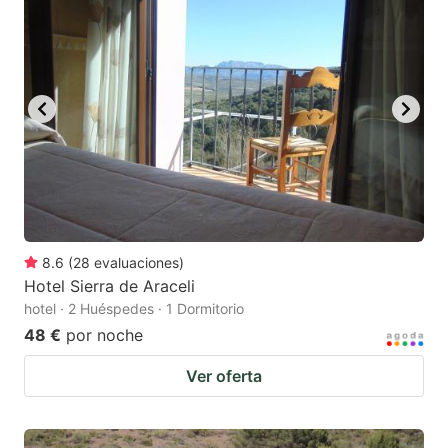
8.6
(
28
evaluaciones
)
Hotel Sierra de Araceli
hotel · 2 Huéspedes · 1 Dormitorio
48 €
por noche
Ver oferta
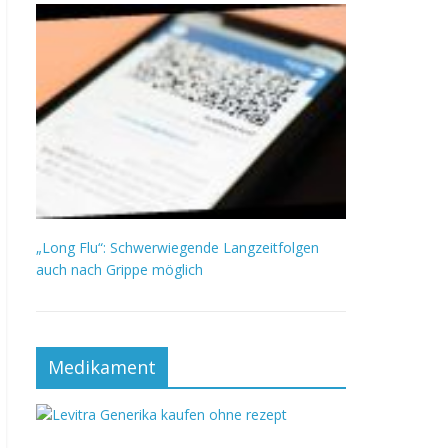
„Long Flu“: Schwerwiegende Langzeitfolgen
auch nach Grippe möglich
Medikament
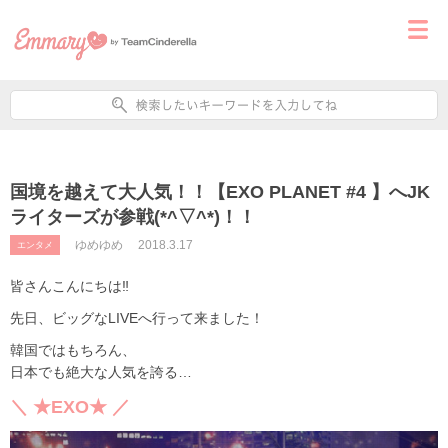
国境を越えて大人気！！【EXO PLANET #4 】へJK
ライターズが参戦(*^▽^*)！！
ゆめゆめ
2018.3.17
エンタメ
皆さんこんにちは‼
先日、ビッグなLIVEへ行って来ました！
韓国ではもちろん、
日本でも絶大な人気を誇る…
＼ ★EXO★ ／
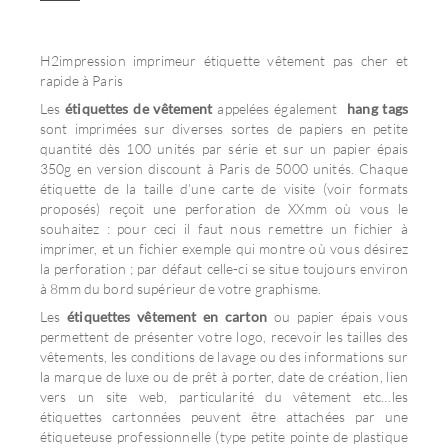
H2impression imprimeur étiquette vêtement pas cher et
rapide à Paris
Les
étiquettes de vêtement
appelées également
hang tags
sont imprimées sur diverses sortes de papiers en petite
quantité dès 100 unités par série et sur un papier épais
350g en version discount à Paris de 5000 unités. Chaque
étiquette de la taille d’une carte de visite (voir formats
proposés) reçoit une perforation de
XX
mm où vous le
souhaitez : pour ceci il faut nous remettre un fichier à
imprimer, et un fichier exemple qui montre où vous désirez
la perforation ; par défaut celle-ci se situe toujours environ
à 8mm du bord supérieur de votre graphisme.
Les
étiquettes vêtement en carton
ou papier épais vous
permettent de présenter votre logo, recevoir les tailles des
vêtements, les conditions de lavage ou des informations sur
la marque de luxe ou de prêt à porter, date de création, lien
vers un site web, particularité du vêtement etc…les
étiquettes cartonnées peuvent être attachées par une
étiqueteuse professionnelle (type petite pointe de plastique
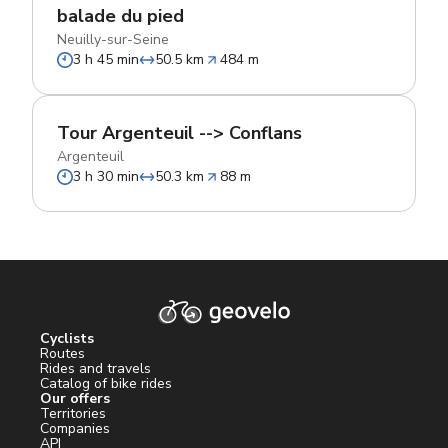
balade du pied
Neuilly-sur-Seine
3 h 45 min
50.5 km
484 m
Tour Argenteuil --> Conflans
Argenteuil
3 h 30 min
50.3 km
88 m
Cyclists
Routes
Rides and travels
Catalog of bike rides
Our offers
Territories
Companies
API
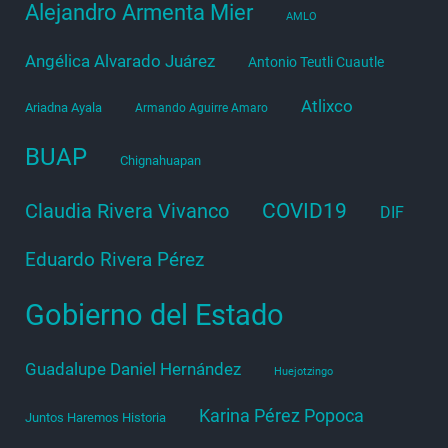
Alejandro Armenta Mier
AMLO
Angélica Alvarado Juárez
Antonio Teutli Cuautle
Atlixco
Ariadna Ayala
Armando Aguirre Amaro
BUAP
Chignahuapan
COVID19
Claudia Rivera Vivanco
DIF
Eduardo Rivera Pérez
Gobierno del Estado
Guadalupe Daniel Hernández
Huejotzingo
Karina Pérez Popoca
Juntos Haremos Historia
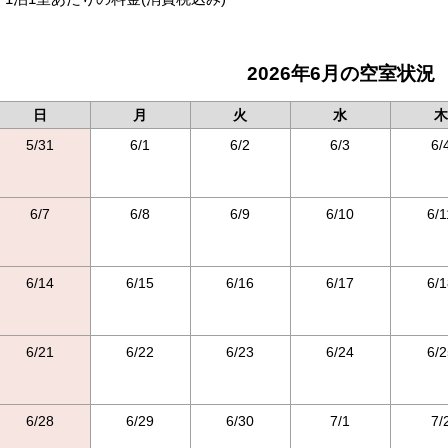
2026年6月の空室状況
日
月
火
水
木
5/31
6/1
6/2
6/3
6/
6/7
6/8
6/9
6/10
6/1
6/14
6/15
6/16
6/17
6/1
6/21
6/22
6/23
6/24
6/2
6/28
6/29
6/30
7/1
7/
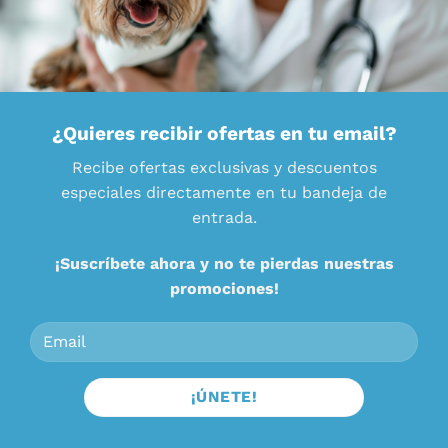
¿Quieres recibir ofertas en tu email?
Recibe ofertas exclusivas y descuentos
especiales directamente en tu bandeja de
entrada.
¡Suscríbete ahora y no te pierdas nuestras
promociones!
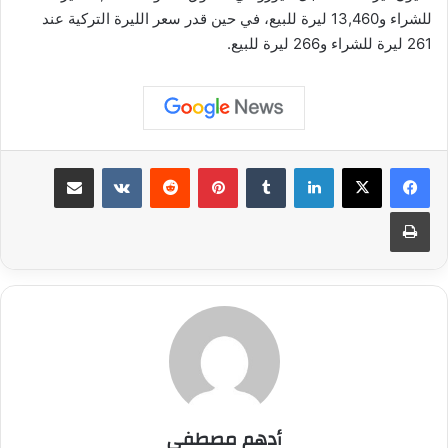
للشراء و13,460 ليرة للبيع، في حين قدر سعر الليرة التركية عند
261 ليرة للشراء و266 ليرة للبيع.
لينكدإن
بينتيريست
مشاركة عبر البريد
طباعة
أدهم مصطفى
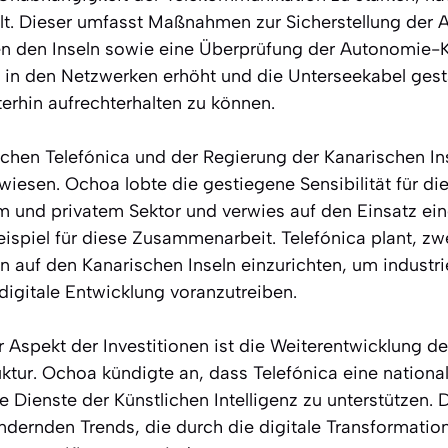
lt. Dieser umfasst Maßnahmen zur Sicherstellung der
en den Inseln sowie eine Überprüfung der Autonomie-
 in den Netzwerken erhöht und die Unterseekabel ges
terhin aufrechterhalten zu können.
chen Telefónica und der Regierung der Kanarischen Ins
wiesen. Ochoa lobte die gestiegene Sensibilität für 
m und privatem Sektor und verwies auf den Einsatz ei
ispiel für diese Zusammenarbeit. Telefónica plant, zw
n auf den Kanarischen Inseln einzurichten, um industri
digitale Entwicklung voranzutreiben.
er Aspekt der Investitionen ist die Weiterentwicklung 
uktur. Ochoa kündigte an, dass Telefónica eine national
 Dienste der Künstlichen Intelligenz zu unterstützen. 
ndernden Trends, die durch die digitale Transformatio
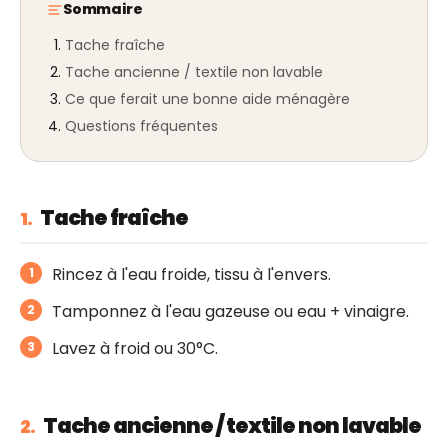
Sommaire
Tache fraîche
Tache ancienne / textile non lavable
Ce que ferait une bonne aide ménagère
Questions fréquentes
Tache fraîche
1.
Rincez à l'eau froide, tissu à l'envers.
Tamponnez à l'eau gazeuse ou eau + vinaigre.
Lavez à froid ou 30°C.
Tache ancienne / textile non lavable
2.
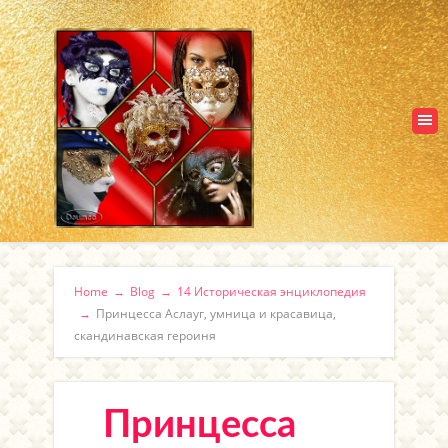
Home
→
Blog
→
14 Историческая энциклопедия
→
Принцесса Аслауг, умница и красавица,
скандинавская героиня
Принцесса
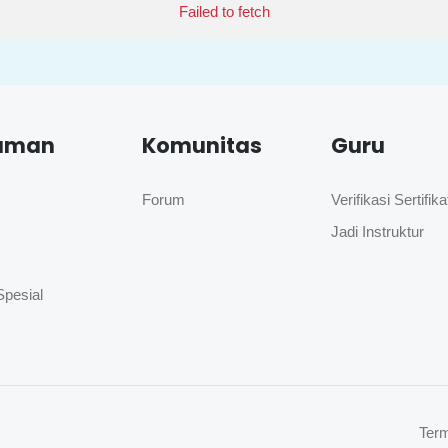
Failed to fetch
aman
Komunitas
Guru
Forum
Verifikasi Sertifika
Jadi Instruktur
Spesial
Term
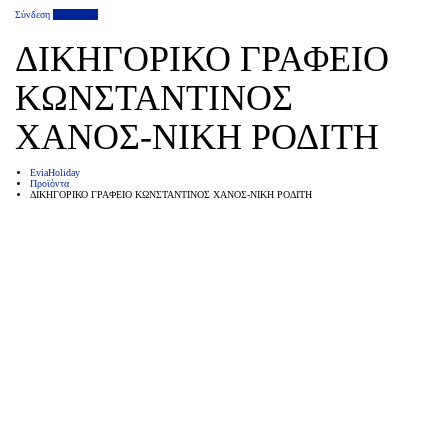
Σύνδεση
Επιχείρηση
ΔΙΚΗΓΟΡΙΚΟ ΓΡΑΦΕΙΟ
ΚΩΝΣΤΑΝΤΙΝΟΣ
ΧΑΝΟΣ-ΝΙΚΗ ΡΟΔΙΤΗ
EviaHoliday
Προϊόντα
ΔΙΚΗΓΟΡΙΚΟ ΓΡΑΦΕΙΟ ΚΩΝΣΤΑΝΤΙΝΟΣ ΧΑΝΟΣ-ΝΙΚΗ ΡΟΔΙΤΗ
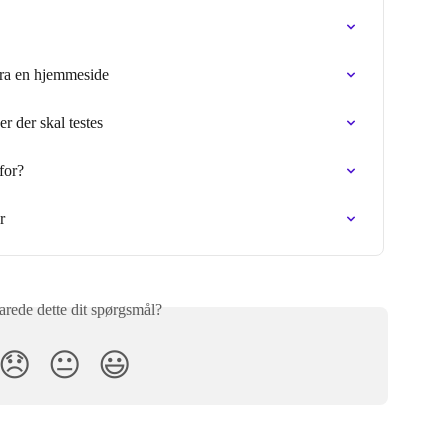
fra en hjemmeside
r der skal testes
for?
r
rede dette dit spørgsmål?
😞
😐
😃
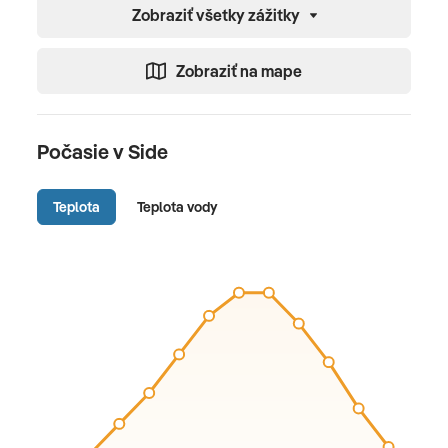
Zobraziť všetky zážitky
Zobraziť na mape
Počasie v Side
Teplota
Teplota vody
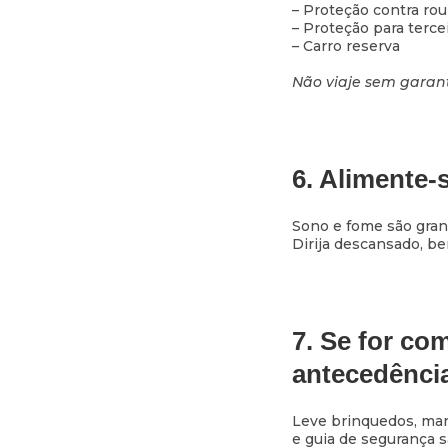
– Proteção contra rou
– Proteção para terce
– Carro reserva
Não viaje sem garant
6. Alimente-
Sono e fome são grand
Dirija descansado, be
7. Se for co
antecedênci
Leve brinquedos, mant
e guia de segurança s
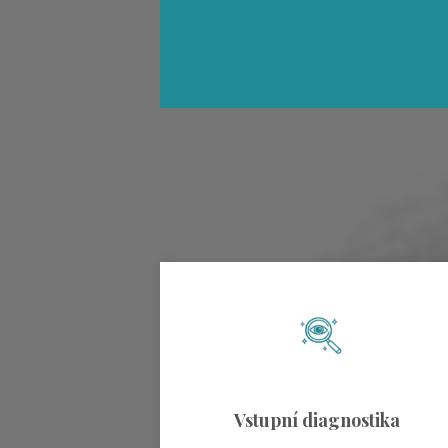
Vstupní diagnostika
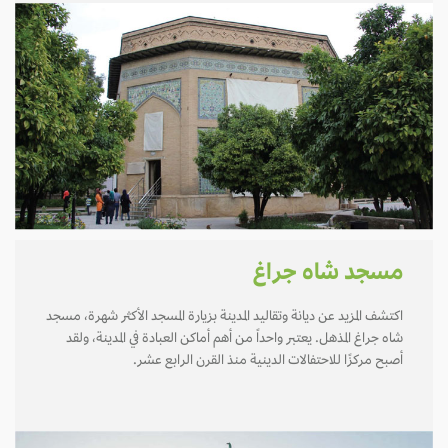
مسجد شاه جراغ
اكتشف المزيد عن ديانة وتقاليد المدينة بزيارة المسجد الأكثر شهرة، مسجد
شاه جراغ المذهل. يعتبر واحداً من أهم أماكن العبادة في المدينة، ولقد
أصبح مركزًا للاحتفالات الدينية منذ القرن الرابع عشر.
----------------
[Brief]: Copy the stretch of the records from the line containing "Vstupní diagnostika" through the end of the records, reproducing each line without changes. Leave the pictures out of your answer.

[Answer for the task]:
Vstupní diagnostika
مسجد شاه جراغ
اكتشف المزيد عن ديانة وتقاليد المدينة بزيارة المسجد الأكثر شهرة، مسجد
شاه جراغ المذهل. يعتبر واحداً من أهم أماكن العبادة في المدينة، ولقد
أصبح مركزًا للاحتفالات الدينية منذ القرن الرابع عشر.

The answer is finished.